Russell Lamb and Tim Ower had a similar epiphany about the sheets and towels side of things, which they used to import in large volumes from China. They founded Eco Down Under, a gorgeous range of naturally produced and organic cotton items, sold at Holy Sheet and many other outlets, including their own store in Rozelle.
So that’s the baby and the bathroom sorted out, what about the rest of your organic cotton needs — like actual clothing? Well, this is where it gets tricky. Most of it is pretty yuk. Because Prada, Country Road et al just don’t do organic gear.

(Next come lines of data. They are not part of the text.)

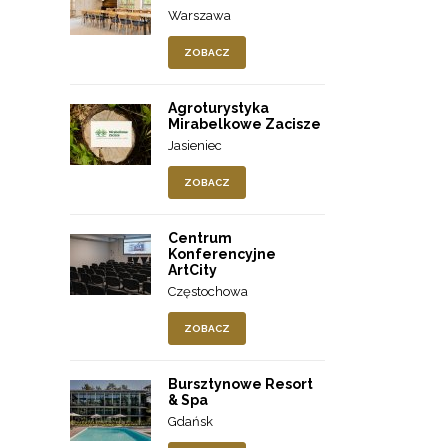
Warszawa
ZOBACZ
Agroturystyka
Mirabelkowe Zacisze
Jasieniec
ZOBACZ
Centrum
Konferencyjne
ArtCity
Częstochowa
ZOBACZ
Bursztynowe Resort
& Spa
Gdańsk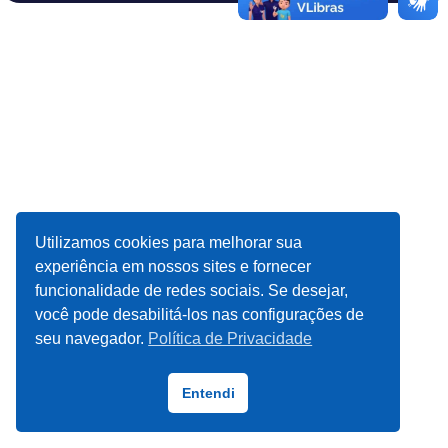
Utilizamos cookies para melhorar sua
experiência em nossos sites e fornecer
funcionalidade de redes sociais. Se desejar,
você pode desabilitá-los nas configurações de
seu navegador.
Política de Privacidade
Entendi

In fact, the only prominent designer I have ever known to speak out on the topic is that well-known political animal Katharine Hamnett.

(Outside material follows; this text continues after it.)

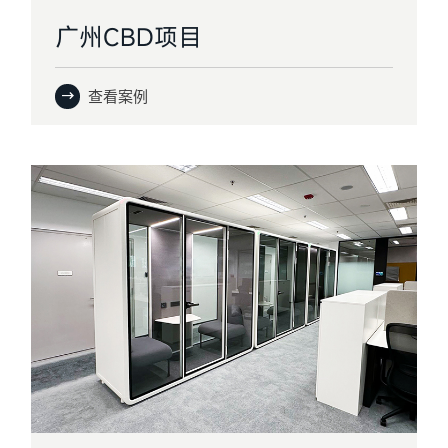
广州CBD项目
查看案例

“I thought we were just silly fashion designers not doing any harm, making silly clothes,” she says. “How wrong I was. I did some research into the environmental impact and it made for horrific reading.

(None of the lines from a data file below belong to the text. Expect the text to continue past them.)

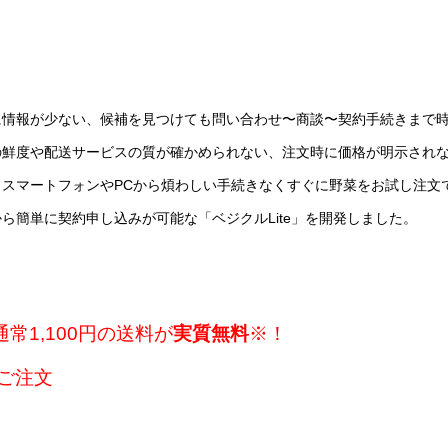
に情報が少ない、候補を見つけても問い合わせ〜商談〜契約手続きまで
の鮮度や配送サービスの質が確かめられない、注文時に価格が明示され
スマートフォンやPCから煩わしい手続きなくすぐに野菜をお試し注文
ら簡単に契約申し込みが可能な「ベジクルLite」を開発しました。
常1,100円の送料が
実質無料
※！
のご注文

“The [fashion] industry does not give a damn, yet research shows that consumers would prefer organic textiles if sold at the same price — and this is possible now. But no one buys sustainably produced clothes because they are worthy. They have to be desirable in their own right.
“That whole granola look has done the whole organic cotton movement a great disservice,” she says. “It’s so unnattractive, it’s foul.”
She’s right. Just as organic food has to be a more pleasant experience to eat than the processed variety, or no one would be willing to pay the premium price, organic clothes will need to be just as stylish as the conventional processed variety, or we won’t buy them.
If you hunt around on the internet, you will find some basic sportswear and underwear lines that are acceptable — greenculture.com for example, which brings them in from the US — but that’s about it. Sorry, I wish I had better news.
So what can we do? If we want change on this issue we have to get active.
First up, support the firms that are producing organic cotton items now because if small organic clothing companies start to do well, and there’s money to be made, the big guys will want a piece of it.
In just this way, the world’s biggest food corporations are now all creating their own organic brands; so the organic pasta sauce you buy, in its ethical looking packaging, may well be owned by Heinz.
I admit it will be hard, at this stage, to find much to buy beyond T-shirts, so write to your favourite designers and shops to tell them you are concerned about cotton farming practices, and would like them to offer an organic alternative — or you might be forced to shop elsewhere.
Wherever you do buy clothes, ask the shop assistants if they have an organic range. They will probably look at you blankly at first, but if enough people do it, word will filter up to buyers and management.
Best of all, explore the possibilities of hemp clothing, which is the real answer to the whole problem. But that, as they say, is another story.